*** Block opens ***
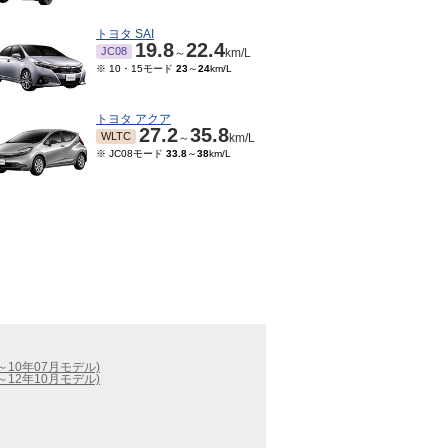
トヨタ SAI
19.8
22.4
JC08
～
km/L
※ 10・15モード
23
～
24
km/L
トヨタ アクア
27.2
35.8
WLTC
～
km/L
※ JC08モード
33.8
～
38
km/L
～10年07月モデル)
～12年10月モデル)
*** Block closes ***
**WHAT YOU NEED TO DO:** Render the lines of text in the records above as a numbered list, one line per item, with blank lines left out. Leave the pictures out of the answer.

**REPLY TO THE EXERCISE:**
1. トヨタ SAI
2. 19.8
3. 22.4
4. JC08
5. ～
6. km/L
7. ※ 10・15モード
8. 23
9. ～
10. 24
11. km/L
12. トヨタ アクア
13. 27.2
14. 35.8
15. WLTC
16. ～
17. km/L
18. ※ JC08モード
19. 33.8
20. ～
21. 38
22. km/L
23. ～10年07月モデル)
24. ～12年10月モデル)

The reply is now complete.